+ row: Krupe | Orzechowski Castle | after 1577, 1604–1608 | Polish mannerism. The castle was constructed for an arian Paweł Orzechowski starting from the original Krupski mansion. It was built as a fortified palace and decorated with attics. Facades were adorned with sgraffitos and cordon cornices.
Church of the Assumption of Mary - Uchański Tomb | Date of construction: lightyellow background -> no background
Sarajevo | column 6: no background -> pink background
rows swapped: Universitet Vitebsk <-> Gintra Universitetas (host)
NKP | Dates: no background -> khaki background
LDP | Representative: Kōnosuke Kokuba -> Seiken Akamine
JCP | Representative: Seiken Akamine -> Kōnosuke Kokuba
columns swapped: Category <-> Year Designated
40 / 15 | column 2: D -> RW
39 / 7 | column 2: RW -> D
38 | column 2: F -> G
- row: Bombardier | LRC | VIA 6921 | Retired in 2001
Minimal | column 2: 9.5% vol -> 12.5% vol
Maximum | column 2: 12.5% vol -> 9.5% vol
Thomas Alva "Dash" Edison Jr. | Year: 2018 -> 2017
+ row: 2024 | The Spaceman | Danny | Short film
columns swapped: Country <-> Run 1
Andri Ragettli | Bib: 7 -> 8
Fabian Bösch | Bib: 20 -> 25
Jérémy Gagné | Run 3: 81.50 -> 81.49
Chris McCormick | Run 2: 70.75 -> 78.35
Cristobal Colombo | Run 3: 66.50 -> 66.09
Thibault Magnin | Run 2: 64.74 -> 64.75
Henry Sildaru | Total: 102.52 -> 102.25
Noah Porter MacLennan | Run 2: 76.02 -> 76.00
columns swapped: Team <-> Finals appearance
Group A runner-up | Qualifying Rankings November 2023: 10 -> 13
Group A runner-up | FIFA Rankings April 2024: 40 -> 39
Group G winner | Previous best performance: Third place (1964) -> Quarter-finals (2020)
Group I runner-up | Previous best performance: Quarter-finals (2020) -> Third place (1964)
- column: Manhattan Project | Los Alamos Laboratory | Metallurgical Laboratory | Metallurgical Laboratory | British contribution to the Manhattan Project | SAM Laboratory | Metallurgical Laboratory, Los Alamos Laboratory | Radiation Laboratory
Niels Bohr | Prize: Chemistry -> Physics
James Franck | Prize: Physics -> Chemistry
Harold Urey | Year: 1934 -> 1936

EXERCISE INSTRUCTIONS:
Format every line written under the items above as a JSON list of strings, one string per line, with blank lines left out.

CORRECT OUTPUT:
[
  "+ row: Krupe | Orzechowski Castle | after 1577, 1604–1608 | Polish mannerism. The castle was constructed for an arian Paweł Orzechowski starting from the original Krupski mansion. It was built as a fortified palace and decorated with attics. Facades were adorned with sgraffitos and cordon cornices.",
  "Church of the Assumption of Mary - Uchański Tomb | Date of construction: lightyellow background -> no background",
  "Sarajevo | column 6: no background -> pink background",
  "rows swapped: Universitet Vitebsk <-> Gintra Universitetas (host)",
  "NKP | Dates: no background -> khaki background",
  "LDP | Representative: Kōnosuke Kokuba -> Seiken Akamine",
  "JCP | Representative: Seiken Akamine -> Kōnosuke Kokuba",
  "columns swapped: Category <-> Year Designated",
  "40 / 15 | column 2: D -> RW",
  "39 / 7 | column 2: RW -> D",
  "38 | column 2: F -> G",
  "- row: Bombardier | LRC | VIA 6921 | Retired in 2001",
  "Minimal | column 2: 9.5% vol -> 12.5% vol",
  "Maximum | column 2: 12.5% vol -> 9.5% vol",
  "Thomas Alva \"Dash\" Edison Jr. | Year: 2018 -> 2017",
  "+ row: 2024 | The Spaceman | Danny | Short film",
  "columns swapped: Country <-> Run 1",
  "Andri Ragettli | Bib: 7 -> 8",
  "Fabian Bösch | Bib: 20 -> 25",
  "Jérémy Gagné | Run 3: 81.50 -> 81.49",
  "Chris McCormick | Run 2: 70.75 -> 78.35",
  "Cristobal Colombo | Run 3: 66.50 -> 66.09",
  "Thibault Magnin | Run 2: 64.74 -> 64.75",
  "Henry Sildaru | Total: 102.52 -> 102.25",
  "Noah Porter MacLennan | Run 2: 76.02 -> 76.00",
  "columns swapped: Team <-> Finals appearance",
  "Group A runner-up | Qualifying Rankings November 2023: 10 -> 13",
  "Group A runner-up | FIFA Rankings April 2024: 40 -> 39",
  "Group G winner | Previous best performance: Third place (1964) -> Quarter-finals (2020)",
  "Group I runner-up | Previous best performance: Quarter-finals (2020) -> Third place (1964)",
  "- column: Manhattan Project | Los Alamos Laboratory | Metallurgical Laboratory | Metallurgical Laboratory | British contribution to the Manhattan Project | SAM Laboratory | Metallurgical Laboratory, Los Alamos Laboratory | Radiation Laboratory",
  "Niels Bohr | Prize: Chemistry -> Physics",
  "James Franck | Prize: Physics -> Chemistry",
  "Harold Urey | Year: 1934 -> 1936"
]